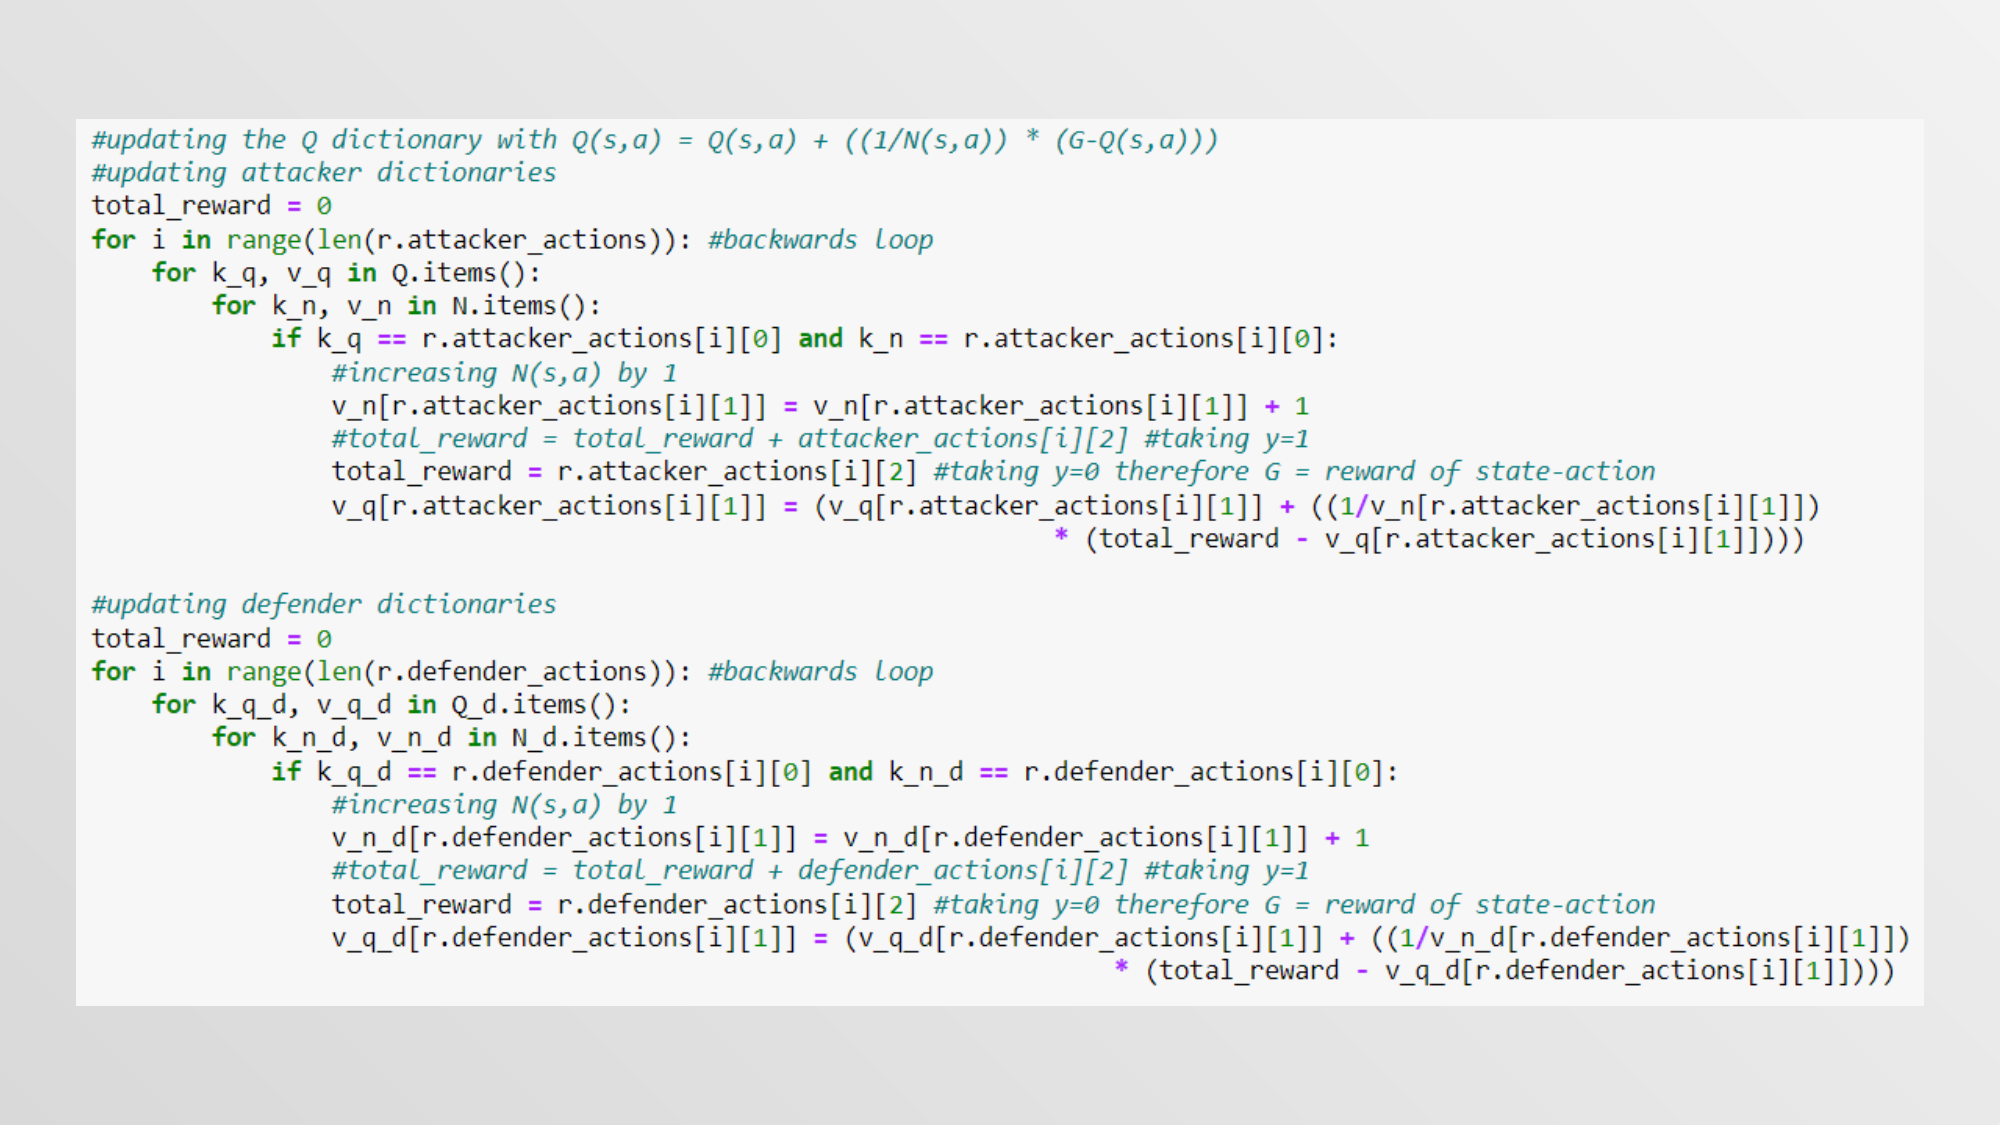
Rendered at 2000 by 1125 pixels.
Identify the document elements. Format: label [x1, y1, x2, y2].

picture [76, 119, 1924, 1006]
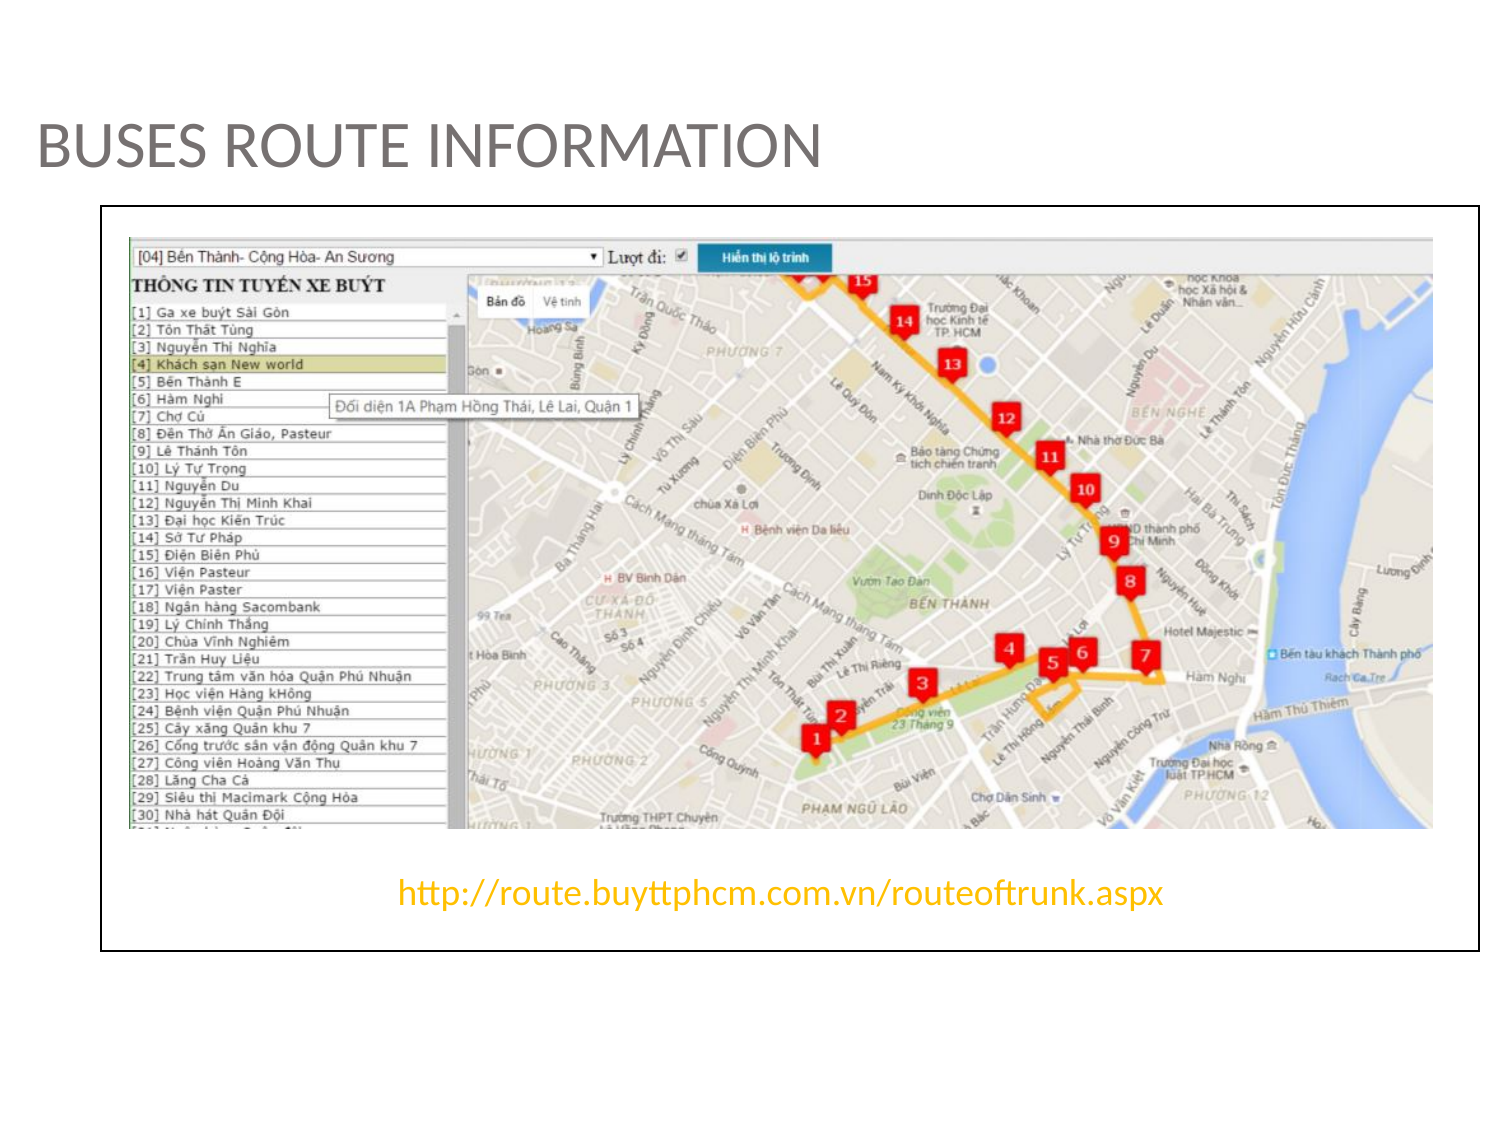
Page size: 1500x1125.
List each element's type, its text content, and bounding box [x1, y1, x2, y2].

picture [129, 237, 1433, 829]
text_box [100, 205, 1480, 952]
text_box http://route.buyttphcm.com.vn/routeoftrunk.aspx [382, 860, 1180, 921]
text_box BUSES ROUTE INFORMATION [21, 93, 861, 189]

Task to complete: The lines from the one containing "List each element's" through the last line of the material above are to be copied exactly, both ends included.

Answer box:
List each element's type, its text content, and bounding box [x1, y1, x2, y2].

picture [129, 237, 1433, 829]
text_box [100, 205, 1480, 952]
text_box http://route.buyttphcm.com.vn/routeoftrunk.aspx [382, 860, 1180, 921]
text_box BUSES ROUTE INFORMATION [21, 93, 861, 189]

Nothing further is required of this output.